Her esthetic senses grant much appreciation for beauty in everyday life. While painting esthetically pleasing art is nice, she finds that art is more meaningful when it engages others. Creating art within community is especially meaningful. The feelings, thoughts, and conversations that are experienced enrich life and relationships.
Barbara lives in Graham, Washington. She is married to Timothy Bean, is a mother, step-mother, and grandmother. She works part-time as a counselor and is on the board of the Washington Pastoral Counseling Association. She is currently attending Seattle University earning a Master Degree in Pastoral Studies
Exploring Money, Values, and Justice
A new piece of artwork, “Money, You Can’t Eat It,” has been installed on the ground floor of Hunthausen Hall. This mixed-media sculpture uses the lens of art to view the role and purpose of money in our world. Understanding and exploring the relationships of money to our values, assumptions, goals, and faith is overdue. Therein lies a conversation about our values, justice, and moral courage.
The artist, Barbara Bauml, has created art in multiple mediums throughout her life. Early in her life, painting did not satisfy her curiosity. Making art became more meaningful, however, as a reflection of culture and as a form of self-expression. She finds that art “speaks” in ways that words cannot.
This art, was conceived both as commentary on the value of money and as an invitation to become more aware about how it shapes us―individually and collectively. It is meant to evoke discussion about the ways money influences our choices, financial systems, budgets, etc.
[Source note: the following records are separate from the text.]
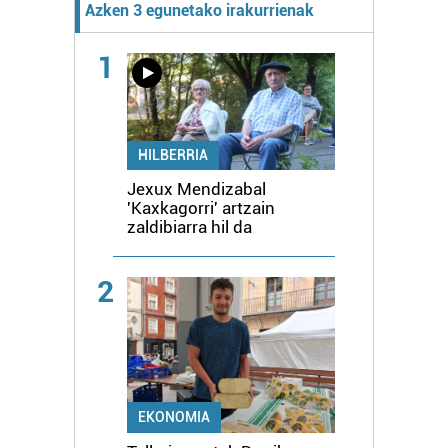
Azken 3 egunetako irakurrienak
1
HILBERRIA
Jexux Mendizabal
'Kaxkagorri' artzain
zaldibiarra hil da
2
EKONOMIA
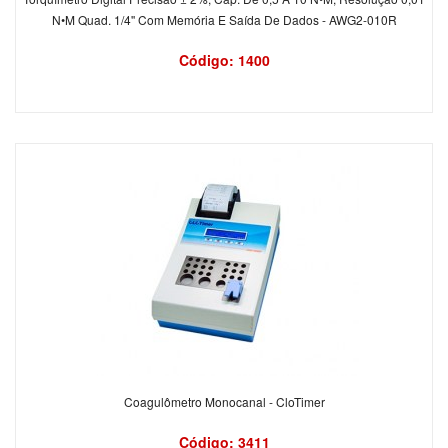
N•M Quad. 1/4'' Com Memória E Saída De Dados - AWG2-010R
Código: 1400
Coagulômetro Monocanal - CloTimer
Código: 3411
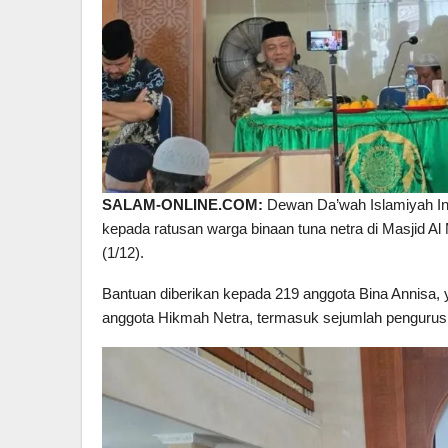
SALAM-ONLINE.COM:
Dewan Da’wah Islamiyah In
kepada ratusan warga binaan tuna netra di Masjid A
(1/12).
Bantuan diberikan kepada 219 anggota Bina Annisa,
anggota Hikmah Netra, termasuk sejumlah pengurus 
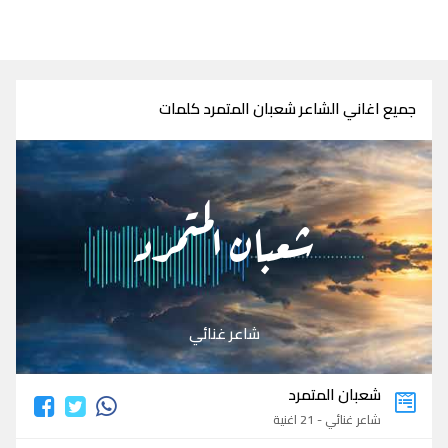
جميع اغاني الشاعر شعبان المتمرد كلمات
شعبان المتمرد
شاعر غنائي
شعبان المتمرد
شاعر غنائي - 21 اغنية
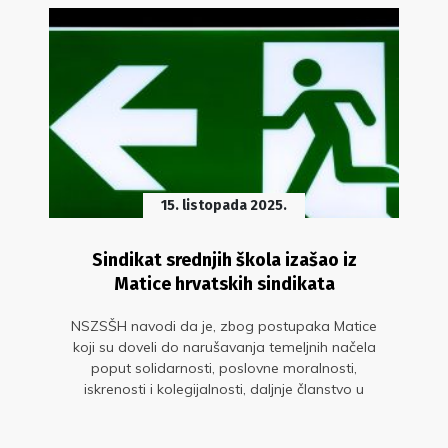
15. listopada 2025.
Sindikat srednjih škola izašao iz
Matice hrvatskih sindikata
NSZSŠH navodi da je, zbog postupaka Matice
koji su doveli do narušavanja temeljnih načela
poput solidarnosti, poslovne moralnosti,
iskrenosti i kolegijalnosti, daljnje članstvo u
Matici postalo kontraproduktivno i neodrživo.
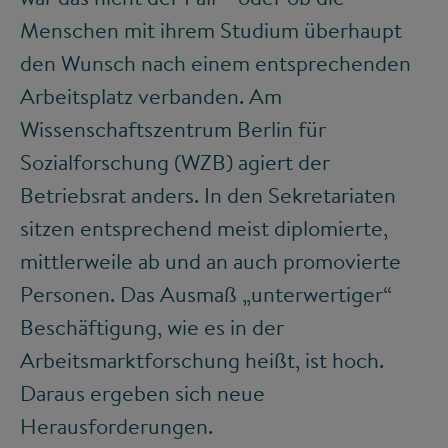
Menschen mit ihrem Studium überhaupt
den Wunsch nach einem entsprechenden
Arbeitsplatz verbanden. Am
Wissenschaftszentrum Berlin für
Sozialforschung (WZB) agiert der
Betriebsrat anders. In den Sekretariaten
sitzen entsprechend meist diplomierte,
mittlerweile ab und an auch promovierte
Personen. Das Ausmaß „unterwertiger“
Beschäftigung, wie es in der
Arbeitsmarktforschung heißt, ist hoch.
Daraus ergeben sich neue
Herausforderungen.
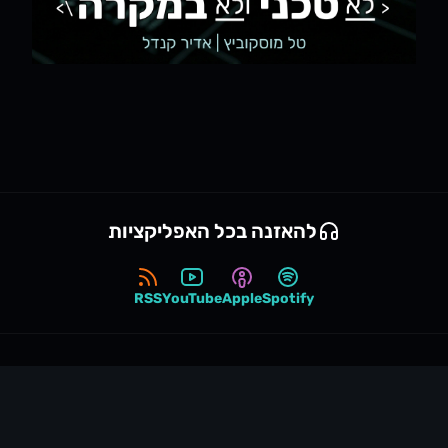
להאזנה בכל האפליקציות
RSS
YouTube
Apple
Spotify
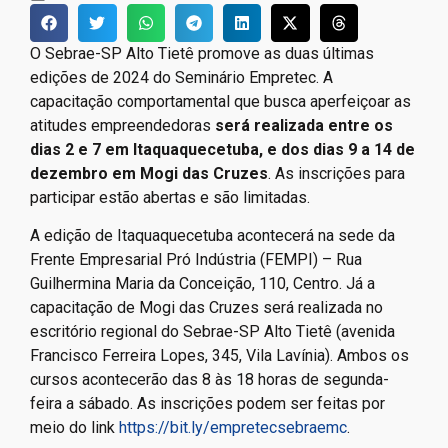
O Sebrae-SP Alto Tietê promove as duas últimas
edições de 2024 do Seminário Empretec. A
capacitação comportamental que busca aperfeiçoar as
atitudes empreendedoras
será realizada entre os
dias 2 e 7 em Itaquaquecetuba, e dos dias 9 a 14 de
dezembro em Mogi das Cruzes
. As inscrições para
participar estão abertas e são limitadas.
A edição de Itaquaquecetuba acontecerá na sede da
Frente Empresarial Pró Indústria (FEMPI) – Rua
Guilhermina Maria da Conceição, 110, Centro. Já a
capacitação de Mogi das Cruzes será realizada no
escritório regional do Sebrae-SP Alto Tietê (avenida
Francisco Ferreira Lopes, 345, Vila Lavínia). Ambos os
cursos acontecerão das 8 às 18 horas de segunda-
feira a sábado. As inscrições podem ser feitas por
meio do link
https://bit.ly/empretecsebraemc
.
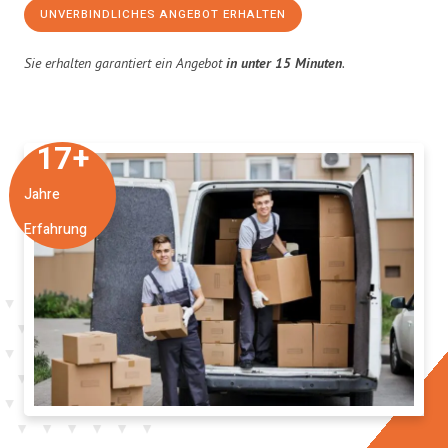
UNVERBINDLICHES ANGEBOT ERHALTEN
Sie erhalten garantiert ein Angebot
in unter 15 Minuten
.
17
+
Jahre
Erfahrung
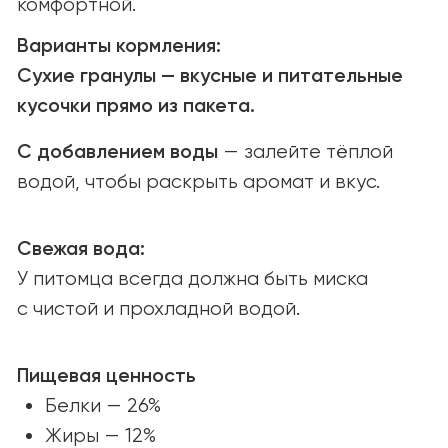
Открыты к партнёрству
и новым возможностям.
Связаться
ПОИСК МАГАЗИНОВ
Найдите YUMMI у наших надёжных
партнёров или закажите онлайн
с удобной доставкой.
Найти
Regardless of its forms, money is a figment of our imagination. Barbara asserts that money is better used as an expression of our values than the determinant of the values on which we act.
Two thousand years ago Jesus overturned tables in the Temple courtyard to oppose the injustices perpetrated by the money changers (Mt. 21:12; Mk. 11:15). Making a whip of cords, he drove the cheaters out of temple (Jn. 2:15). The matter of what constitutes a just money system today is still very pertinent. “In discussing money in my family growing up, one comment my father made has always stuck with me: ‘Money is like oxygen, it doesn’t matter much unless there isn’t enough of it.’”
This art invites a discussion of the forms of money and how it shapes our individual and collective lives, and what we can do to promote and participate in creating a fair, moral, and equitable system. As a starting point of reflection, most of the following words were embroidered on the table runner:
Appreciate; Bail-out; Balance; Benefit; Bills & Coins; Blessing; Build; Cash; CDO; CDX; Charity; Choice; Colonization; Commodities; Contribution; Counterfeit money; Create; Credit; Debt; Derivatives; Digital Money; Domination; control & force; Earn; Enough; Equity; Fair Trade; Fiat money; Flow; Follow the money; Fractional Reserve Banking System; Futures; Gambling; Gift; Glamour; Honesty; Honor; Hospitality; Insurance; Integrity; Intent; Invest; Jubilee; Just; Labor; Loan; Love; Market; Measure; Medium of Exchange; Monopoly; Options; Partnerships; Payment Inkind; Plastic; Produce; Profit; Prosperity; Redeem; Repay; Resourcefulness; Resources; Return; Risk Assessment; Savings; Service; Slavery; Status; Stewardship; Sufficiency; Symbol; Tangible money; Taxes; The “Federal” Reserve, created 1913; Too big to fail; Treasure; Treasury; Trust; Usury; Value; Wealth; Work; Worth.